More than any other sport boxing lends itself to good drama, with rags to riches stories and overcoming all odds. Plus there is always a big fight of course. And no one knows how to get the most out of a boxing fairy tale quite like Rocky. So popular was the Rocky franchise they encouraged him to get back in the ring when Rocky was in his fifties, just so we could see him punch someone in the face one more time (and cop a few himself) - and that was twenty years ago, and twenty years since the first Rocky Film.
So now, forty years after the first Rocky film. Rocky is back again. Sort of. Creed is a Rocky film without the name, but not without Rocky who is now nearly seventy. Mercifully we don’t ask him to get into the ring this time.
Adonis Creed is the illegitimate, institutionalised, forgotten son of his old opponent and later friend, Apollo Creed. Being a successful banker Adonis had already gone from rags to riches before the story begins. But for some reason he wants to do what Daddy did and punch people in the face for a living.
So he seeks out the champion Rocky Balboa and begs, harangues and cajoles him into becoming his trainer. Then the big fight with some cocky English fella who is the world champion is set up,. and the boys train to that end.

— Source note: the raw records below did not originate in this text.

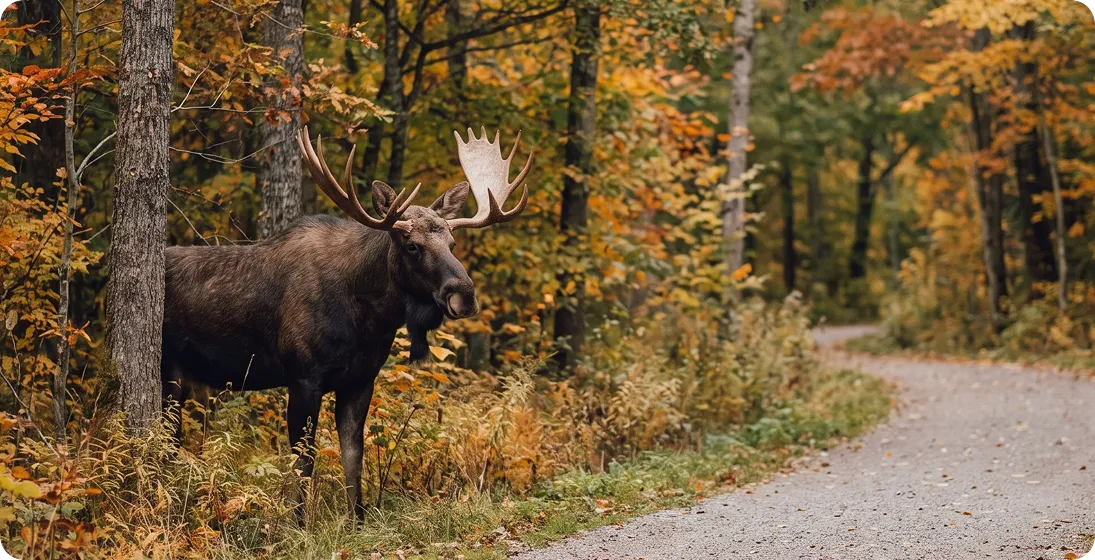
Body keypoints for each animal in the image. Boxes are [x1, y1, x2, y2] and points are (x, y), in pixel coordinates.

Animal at [161, 126, 533, 521]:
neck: (368, 319)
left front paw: (357, 518)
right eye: (412, 245)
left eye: (452, 242)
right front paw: (298, 523)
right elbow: (303, 460)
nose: (464, 295)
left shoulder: (361, 379)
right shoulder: (303, 376)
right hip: (169, 370)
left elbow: (353, 454)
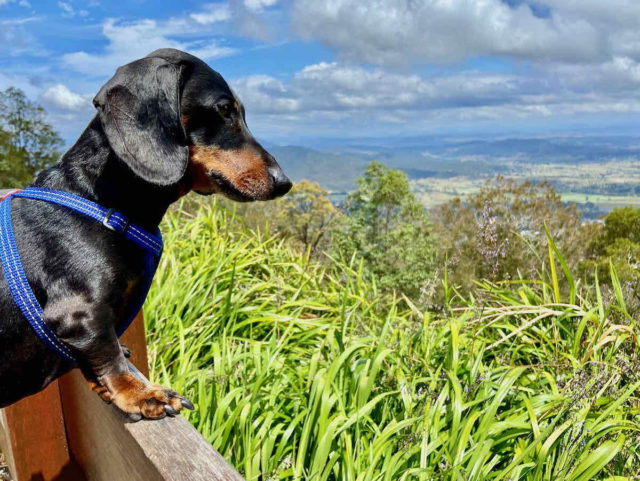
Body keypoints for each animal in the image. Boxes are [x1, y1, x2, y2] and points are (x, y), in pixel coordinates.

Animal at [0, 47, 292, 416]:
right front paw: (140, 393)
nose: (284, 182)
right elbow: (107, 353)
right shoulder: (79, 313)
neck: (97, 198)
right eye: (224, 109)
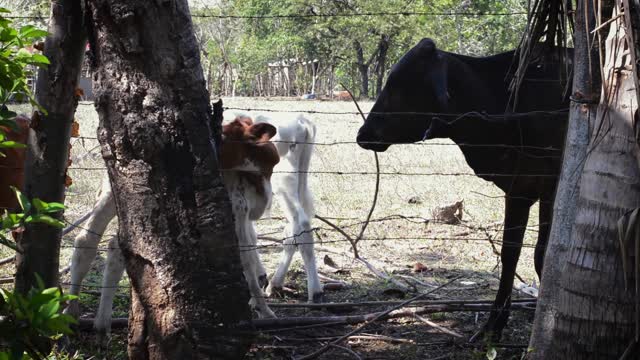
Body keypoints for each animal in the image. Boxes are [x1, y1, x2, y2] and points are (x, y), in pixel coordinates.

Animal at [358, 39, 572, 340]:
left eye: (401, 84)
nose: (363, 134)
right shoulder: (518, 190)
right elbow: (510, 254)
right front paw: (492, 326)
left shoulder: (548, 187)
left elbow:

Creed doesn’t disappoint. As surely as a Rocky film it ticks all the boxes of overcoming adversity, meeting a pretty girl who cheers for him and worries about him at the same time, and a trainer with problems of his own which he stoically tries to keep hidden as he trains his boy.
Then there are the punches to the face; they don’t disappoint either, if that’s your thing. It is so realistic I could only conclude the actors must have learnt how to box, got in the ring, and started boxing.
Creed is a good film in it’s own way - a crowd pleaser - and it’s good to see Sylvester Stallone doing Rocky again: the warm reception of this film suggests a lot of other people think it is good too. But to to be honest, I can’t help but wonder if Creed is enjoying it’s very high approval rating more from nostalgia than anything else.